Bloomington park commissioners say no to status quo on food and beverage vendor fees at farmers market, possible decrease coming





At its Tuesday meeting, a short-handed board of park commissioners decided on a split vote to reject the city staff’s proposed fee structure for food and beverage artisans in the coming season at Bloomington’s farmers market.
Bloomington parks and recreation staff will now work to come up with an alternate fee structure proposal for food and beverage artisans.
The alternate structure could include lower fees and will likely be considered at the board’s February or March meeting. The farmer stall fee structure was already approved by the board in early January.
On Tuesday, the trio of commissioners voted 1–1–1 on the proposal from staff to continue requiring food and beverage artisans to pay the city 10 percent of their gross revenues. That would have been the same fee structure as last year.
Les Coyne voted for it. Kathleen Mills voted against it. And new board member Israel Herrera abstained. He’s filling the spot left by Joe Hoffmann’s resignation.
According to Paula McDevitt, director of the parks and recreation department, a motion needs the majority of those board members present at the meeting to pass. So a yes from either Mills or Herrera would have left the 10-percent fee intact.
Mills, who was chosen at the start of Tuesday’s meeting as board president for the coming year, taking the baton from Coyne, announced that the fourth park commissioner, Lisa Simmons Thatcher had resigned.
The basic argument for a fee reduction was based on the idea that it’s not equitable for maybe a dozen and a half food and beverage vendors to pay more in fees as a group than the 120 or so farm vendors do.
In 2018, fees charged to 17 food and beverage artisans at the market generated $57,708, compared to $51,009 generated by fees charged to 121 farm vendors.
Last year, $39,492 was generated by the flat stall fees charged to farm vendors. The 10-percent of gross revenue charged to food and beverage artisans came to $46,509.
The information packet for the Jan. 8 board of park commissioners meeting shows that in 2019 a single food and beverage artisan, Muddy Fork Farm & Bakery, paid $12,330 in fees. That’s about 14 percent of the fees paid by all market vendors combined.
Muddy Fork’s Eric Schedler addressed the three park commissioners during public commentary on Tuesday along with several other food and beverage artisans and long-time customers of the market.
The food and beverage artisans at the market had requested a reduction of their fee to 5 percent of gross sales. They’d also requested that a process be put in place to evaluate the fee annually, with a goal of putting the food and beverage artisans on the same footing as farm vendors, who pay a flat fee.

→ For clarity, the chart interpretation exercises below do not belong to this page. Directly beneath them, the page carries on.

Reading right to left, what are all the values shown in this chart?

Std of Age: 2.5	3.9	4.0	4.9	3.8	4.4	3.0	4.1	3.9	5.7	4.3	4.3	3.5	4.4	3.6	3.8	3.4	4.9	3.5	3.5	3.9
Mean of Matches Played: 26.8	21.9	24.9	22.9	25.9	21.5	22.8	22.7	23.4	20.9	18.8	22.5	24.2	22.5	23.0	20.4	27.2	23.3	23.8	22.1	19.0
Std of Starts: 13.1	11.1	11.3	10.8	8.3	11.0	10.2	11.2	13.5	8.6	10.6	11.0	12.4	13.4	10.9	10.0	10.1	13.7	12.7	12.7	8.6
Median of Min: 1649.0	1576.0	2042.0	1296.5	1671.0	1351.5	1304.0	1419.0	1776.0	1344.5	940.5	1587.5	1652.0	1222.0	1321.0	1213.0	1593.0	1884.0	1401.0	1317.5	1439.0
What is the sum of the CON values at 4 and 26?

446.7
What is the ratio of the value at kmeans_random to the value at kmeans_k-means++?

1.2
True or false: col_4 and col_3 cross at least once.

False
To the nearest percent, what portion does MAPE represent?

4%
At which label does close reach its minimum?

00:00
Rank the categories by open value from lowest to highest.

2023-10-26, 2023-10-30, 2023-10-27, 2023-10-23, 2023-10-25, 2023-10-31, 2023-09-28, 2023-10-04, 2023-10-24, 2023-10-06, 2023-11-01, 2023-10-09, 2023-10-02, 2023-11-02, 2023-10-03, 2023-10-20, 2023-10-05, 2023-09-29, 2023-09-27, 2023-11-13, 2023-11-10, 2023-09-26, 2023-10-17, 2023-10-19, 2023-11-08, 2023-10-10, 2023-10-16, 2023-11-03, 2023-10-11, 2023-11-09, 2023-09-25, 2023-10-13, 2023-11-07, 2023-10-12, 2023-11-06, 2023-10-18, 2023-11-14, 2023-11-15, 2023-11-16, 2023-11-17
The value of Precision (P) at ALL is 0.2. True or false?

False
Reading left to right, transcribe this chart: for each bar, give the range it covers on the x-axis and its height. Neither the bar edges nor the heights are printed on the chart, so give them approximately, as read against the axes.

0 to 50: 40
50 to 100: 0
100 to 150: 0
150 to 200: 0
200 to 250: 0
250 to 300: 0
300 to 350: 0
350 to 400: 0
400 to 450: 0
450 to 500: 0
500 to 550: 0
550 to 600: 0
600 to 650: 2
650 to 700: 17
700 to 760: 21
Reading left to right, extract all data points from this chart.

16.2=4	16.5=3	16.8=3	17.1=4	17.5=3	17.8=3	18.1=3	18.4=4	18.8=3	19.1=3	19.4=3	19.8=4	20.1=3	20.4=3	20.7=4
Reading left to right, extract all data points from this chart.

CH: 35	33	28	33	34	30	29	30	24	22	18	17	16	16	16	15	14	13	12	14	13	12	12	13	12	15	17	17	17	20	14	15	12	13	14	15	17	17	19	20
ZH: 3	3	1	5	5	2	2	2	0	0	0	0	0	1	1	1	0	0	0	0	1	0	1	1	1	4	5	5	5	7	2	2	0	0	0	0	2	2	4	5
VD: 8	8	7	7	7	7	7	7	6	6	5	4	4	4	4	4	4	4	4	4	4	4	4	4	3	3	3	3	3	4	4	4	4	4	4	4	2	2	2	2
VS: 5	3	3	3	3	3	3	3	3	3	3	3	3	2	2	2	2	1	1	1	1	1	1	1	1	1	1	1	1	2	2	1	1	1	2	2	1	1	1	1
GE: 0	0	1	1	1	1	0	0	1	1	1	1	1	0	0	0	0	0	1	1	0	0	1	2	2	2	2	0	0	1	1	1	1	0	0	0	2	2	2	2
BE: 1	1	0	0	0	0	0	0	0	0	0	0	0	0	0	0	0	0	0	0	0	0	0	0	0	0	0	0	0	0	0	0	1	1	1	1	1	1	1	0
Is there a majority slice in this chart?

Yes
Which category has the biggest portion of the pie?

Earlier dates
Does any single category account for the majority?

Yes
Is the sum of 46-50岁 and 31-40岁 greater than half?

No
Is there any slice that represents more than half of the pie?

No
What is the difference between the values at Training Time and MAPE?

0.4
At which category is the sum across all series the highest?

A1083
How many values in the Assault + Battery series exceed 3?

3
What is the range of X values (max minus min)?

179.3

The halving of the percentage had been recommended by the farmers market advisory council. Some of the council’s members joined the dozen or so people who took the public podium on Tuesday to express their support for the fee reduction.
Previously called “prepared food vendors,” their space at the market is on west side of the Showers plaza, near the B-Line Trail. It’s where market visitors can buy freshly brewed coffee, cinnamon rolls and other baked treats.
Rachel Beyer, a produce vendor at the market, who works part time on a local food grant project for city of Bloomington told the board that the food and beverage artisans should have higher fees. That’s because their business inputs are less vulnerable to risk than farm crops are. But Beyer said the current structure is disproportionate. It creates an operations budget for the market that relies too heavily on a small group of vendors, Beyer said.
The extent to which the market has relied on food and beverage artisans, in its attempt to meet its 100-percent cost recovery goal, was evident form the budget numbers presented to the board on Tuesday. The figures were introduced by Becky Higgins, recreation services division director.
In 2019 the market saw $94,800 in revenue compared with $150,050. That translates to 63 percent cost recovery. A slightly lower deficit is projected for next year, even if the city were to collect 10-percent of gross revenue from food and beverage artisans. In 2020, Higgins said the city expected $118,851 in revenue against $153,495 in expenses. That’s a 77-percent cost-recovery ratio.
The bar chart below shows the revenue picture for the last four years of the Bloomington farmers market with projected figures for 2020.
These numbers reflect flat fees charged to farm vendors. For example, they pay $468 for a large reserved space, or $18 for a day in the same large space. Food and beverage artisans have in the past paid 10-percent of their gross revenue and a flat stall fee. The city eliminated the flat fee for food and beverage artisans starting in 2019.

Among those was the change from the phrase “prepared food vendors” to “food and beverage artisans” in the market’s documents and marketing. The food and beverage artisans are now reflected in the market’s mission statement. And they now have two seats on the farmers market advisory council. Previously they were unrepresented.